Times have changed for those who put on golf tournaments, however, just as they have for those who belong to country clubs or clip coupons to play municipal courses.
“We’re no different than anyone else. We’re seeing the effects of (the downturn),” said Dan Sullivan, executive director of the Memorial Tournament.
For years, the Memorial – founded by Ohio’s own Jack Nicklaus – appeared to be untouched by the rise and fall of the stock market and housing prices. Tickets were hard to come by. The purse climbed every year, up to $6 million last year when Kenny Perry walked off with the first-place check of just over $1 million.
Now weeklong tournament badges are not only available, they’re being hawked in countless TV spots. The tournament also is trying to entice buyers by throwing in free admission for a friend to the practice rounds with each badge sold. For the first time in 14 years, the total purse is unchanged from the previous year and the winner will collect the same amount for the second year in a row – that hasn’t happened since 1989.
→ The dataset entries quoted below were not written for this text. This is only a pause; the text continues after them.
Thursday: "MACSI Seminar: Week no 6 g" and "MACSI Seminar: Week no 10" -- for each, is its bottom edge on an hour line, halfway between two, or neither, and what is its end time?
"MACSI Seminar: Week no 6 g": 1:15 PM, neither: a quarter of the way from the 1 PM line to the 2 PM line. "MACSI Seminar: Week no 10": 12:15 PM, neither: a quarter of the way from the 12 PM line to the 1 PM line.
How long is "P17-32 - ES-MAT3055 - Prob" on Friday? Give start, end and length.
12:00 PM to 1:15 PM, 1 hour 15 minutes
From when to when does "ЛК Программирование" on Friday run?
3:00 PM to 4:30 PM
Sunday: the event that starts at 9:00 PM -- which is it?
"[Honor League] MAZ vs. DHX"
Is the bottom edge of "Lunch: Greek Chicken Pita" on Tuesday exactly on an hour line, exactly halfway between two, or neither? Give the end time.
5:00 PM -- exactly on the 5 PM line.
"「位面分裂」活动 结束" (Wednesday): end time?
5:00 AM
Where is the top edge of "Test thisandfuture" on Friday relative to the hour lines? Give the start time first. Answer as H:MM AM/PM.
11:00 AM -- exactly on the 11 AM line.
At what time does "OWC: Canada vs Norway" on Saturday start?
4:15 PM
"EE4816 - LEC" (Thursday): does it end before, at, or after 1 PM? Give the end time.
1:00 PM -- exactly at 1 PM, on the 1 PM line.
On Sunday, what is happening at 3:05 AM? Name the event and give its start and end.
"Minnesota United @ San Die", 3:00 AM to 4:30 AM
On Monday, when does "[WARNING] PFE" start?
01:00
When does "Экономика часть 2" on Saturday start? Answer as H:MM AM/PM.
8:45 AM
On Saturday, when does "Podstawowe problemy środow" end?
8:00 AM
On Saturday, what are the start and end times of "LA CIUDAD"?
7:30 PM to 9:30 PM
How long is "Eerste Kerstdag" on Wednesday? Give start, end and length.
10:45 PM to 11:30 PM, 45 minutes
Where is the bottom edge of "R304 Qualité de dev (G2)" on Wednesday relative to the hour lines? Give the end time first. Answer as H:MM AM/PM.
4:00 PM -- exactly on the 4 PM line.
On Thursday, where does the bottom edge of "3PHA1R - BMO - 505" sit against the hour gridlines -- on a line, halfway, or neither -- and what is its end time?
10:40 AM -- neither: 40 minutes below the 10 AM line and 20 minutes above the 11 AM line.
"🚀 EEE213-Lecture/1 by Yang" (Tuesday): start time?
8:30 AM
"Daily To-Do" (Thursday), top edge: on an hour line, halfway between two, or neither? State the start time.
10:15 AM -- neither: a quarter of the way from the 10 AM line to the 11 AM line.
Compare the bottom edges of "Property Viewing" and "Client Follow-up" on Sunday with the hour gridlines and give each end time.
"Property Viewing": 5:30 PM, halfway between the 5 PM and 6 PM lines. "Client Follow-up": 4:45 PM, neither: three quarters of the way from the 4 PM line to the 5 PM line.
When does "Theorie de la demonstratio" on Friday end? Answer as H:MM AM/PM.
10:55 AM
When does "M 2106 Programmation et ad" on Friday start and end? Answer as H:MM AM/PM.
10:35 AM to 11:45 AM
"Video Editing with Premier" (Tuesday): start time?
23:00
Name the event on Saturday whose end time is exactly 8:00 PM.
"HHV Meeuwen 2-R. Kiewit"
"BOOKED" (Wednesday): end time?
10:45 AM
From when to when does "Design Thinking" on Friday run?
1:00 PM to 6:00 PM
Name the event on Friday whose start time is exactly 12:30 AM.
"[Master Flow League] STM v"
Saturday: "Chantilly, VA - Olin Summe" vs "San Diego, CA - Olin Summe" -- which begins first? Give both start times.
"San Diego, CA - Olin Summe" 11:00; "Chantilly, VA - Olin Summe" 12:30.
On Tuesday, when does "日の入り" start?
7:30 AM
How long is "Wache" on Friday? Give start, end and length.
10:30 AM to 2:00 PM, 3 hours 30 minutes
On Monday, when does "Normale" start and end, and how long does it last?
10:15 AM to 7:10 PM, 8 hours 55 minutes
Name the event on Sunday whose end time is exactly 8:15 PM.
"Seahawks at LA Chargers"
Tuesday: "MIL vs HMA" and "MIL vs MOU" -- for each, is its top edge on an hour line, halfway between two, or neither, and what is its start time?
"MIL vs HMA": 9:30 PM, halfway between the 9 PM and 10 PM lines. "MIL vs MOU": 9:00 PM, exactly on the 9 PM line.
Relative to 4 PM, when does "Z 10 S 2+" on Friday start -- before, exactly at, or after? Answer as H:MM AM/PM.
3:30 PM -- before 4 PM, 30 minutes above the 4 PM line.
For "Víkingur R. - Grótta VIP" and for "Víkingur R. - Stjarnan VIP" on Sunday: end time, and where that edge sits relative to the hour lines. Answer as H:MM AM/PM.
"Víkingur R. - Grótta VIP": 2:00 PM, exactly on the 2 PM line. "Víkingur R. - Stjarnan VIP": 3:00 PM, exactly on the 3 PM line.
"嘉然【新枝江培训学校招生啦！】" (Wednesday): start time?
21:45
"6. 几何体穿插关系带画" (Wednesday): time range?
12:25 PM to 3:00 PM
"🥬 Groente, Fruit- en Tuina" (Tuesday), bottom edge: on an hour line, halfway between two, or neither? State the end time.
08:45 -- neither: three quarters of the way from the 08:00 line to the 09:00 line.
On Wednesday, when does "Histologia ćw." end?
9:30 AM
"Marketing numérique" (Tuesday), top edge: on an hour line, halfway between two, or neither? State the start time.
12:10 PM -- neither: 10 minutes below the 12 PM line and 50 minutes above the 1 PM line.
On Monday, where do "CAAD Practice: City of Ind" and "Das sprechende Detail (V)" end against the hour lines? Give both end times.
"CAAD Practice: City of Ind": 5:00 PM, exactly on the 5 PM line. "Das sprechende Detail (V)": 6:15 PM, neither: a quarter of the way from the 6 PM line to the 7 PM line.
None of this is surprising.
Ohio’s unemployment rate rose to 9.7 percent in the latest statistics – the highest rate since April 1984. Almost 600,000 Ohioans are without jobs and the numbers are expected to get worse.
In that financial climate, golf is an expensive form of entertainment. At the Memorial, a weekly patron badge costs between $155 and $235. At the Senior PGA, a similar multiday pass goes for $100 to $210.
For those who like to play the game, a membership at a private club such as Muirfield Village or Canterbury may have an initiation fee of up to $50,000 plus monthly fees of several hundred dollars more. A set of clubs for an average golfer can cost anywhere from a few hundred to a few thousand dollars. And greens fees at public courses – most of which are begging for players – are dropping in the face of a glut of choices and golfers looking for deals.
Officials at both of the Ohio tournaments declined to discuss ticket sales, but it’s clear that fans no longer are rushing to hand over so much cash to watch their golfing heroes.
“Everybody’s feeling it,” said Jay Haas, the defending champion of the Senior PGA Championship. “The Champions Tour has lost three events from last year. There’s obviously been cutbacks in a lot of different areas.”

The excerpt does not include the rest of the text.